- [TASK TO COMPLETE]: Reproduce all of the rows below verbatim, keeping every line, space and symbol unchanged.

..........

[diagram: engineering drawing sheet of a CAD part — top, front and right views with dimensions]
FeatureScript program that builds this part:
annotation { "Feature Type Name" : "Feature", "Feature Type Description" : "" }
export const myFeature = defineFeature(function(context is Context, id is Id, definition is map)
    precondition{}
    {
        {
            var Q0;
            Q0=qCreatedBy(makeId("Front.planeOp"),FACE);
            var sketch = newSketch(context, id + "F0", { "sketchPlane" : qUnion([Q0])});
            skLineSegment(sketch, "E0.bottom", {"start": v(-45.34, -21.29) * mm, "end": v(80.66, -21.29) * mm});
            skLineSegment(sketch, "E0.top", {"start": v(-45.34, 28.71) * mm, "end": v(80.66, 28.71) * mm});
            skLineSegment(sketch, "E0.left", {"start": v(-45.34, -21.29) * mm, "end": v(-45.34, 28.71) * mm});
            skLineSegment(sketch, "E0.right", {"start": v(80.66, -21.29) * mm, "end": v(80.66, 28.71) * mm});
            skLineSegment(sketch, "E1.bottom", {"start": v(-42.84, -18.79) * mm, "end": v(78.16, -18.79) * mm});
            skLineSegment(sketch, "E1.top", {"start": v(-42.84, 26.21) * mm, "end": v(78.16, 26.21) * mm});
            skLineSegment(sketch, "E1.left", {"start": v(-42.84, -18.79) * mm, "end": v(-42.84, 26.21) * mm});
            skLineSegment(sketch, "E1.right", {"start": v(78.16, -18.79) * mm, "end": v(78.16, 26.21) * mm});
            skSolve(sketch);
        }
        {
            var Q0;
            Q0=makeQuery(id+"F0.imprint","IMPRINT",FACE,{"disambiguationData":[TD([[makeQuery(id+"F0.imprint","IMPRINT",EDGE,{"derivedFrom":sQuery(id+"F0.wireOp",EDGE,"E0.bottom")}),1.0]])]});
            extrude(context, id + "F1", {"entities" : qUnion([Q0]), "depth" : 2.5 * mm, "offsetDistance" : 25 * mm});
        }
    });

..........

- [EXERCISE RESULT]:
[diagram: engineering drawing sheet of a CAD part — top, front and right views with dimensions]
FeatureScript program that builds this part:
annotation { "Feature Type Name" : "Feature", "Feature Type Description" : "" }
export const myFeature = defineFeature(function(context is Context, id is Id, definition is map)
    precondition{}
    {
        {
            var Q0;
            Q0=qCreatedBy(makeId("Front.planeOp"),FACE);
            var sketch = newSketch(context, id + "F0", { "sketchPlane" : qUnion([Q0])});
            skLineSegment(sketch, "E0.bottom", {"start": v(-45.34, -21.29) * mm, "end": v(80.66, -21.29) * mm});
            skLineSegment(sketch, "E0.top", {"start": v(-45.34, 28.71) * mm, "end": v(80.66, 28.71) * mm});
            skLineSegment(sketch, "E0.left", {"start": v(-45.34, -21.29) * mm, "end": v(-45.34, 28.71) * mm});
            skLineSegment(sketch, "E0.right", {"start": v(80.66, -21.29) * mm, "end": v(80.66, 28.71) * mm});
            skLineSegment(sketch, "E1.bottom", {"start": v(-42.84, -18.79) * mm, "end": v(78.16, -18.79) * mm});
            skLineSegment(sketch, "E1.top", {"start": v(-42.84, 26.21) * mm, "end": v(78.16, 26.21) * mm});
            skLineSegment(sketch, "E1.left", {"start": v(-42.84, -18.79) * mm, "end": v(-42.84, 26.21) * mm});
            skLineSegment(sketch, "E1.right", {"start": v(78.16, -18.79) * mm, "end": v(78.16, 26.21) * mm});
            skSolve(sketch);
        }
        {
            var Q0;
            Q0=makeQuery(id+"F0.imprint","IMPRINT",FACE,{"disambiguationData":[TD([[makeQuery(id+"F0.imprint","IMPRINT",EDGE,{"derivedFrom":sQuery(id+"F0.wireOp",EDGE,"E0.bottom")}),1.0]])]});
            extrude(context, id + "F1", {"entities" : qUnion([Q0]), "depth" : 2.5 * mm, "offsetDistance" : 25 * mm});
        }
    });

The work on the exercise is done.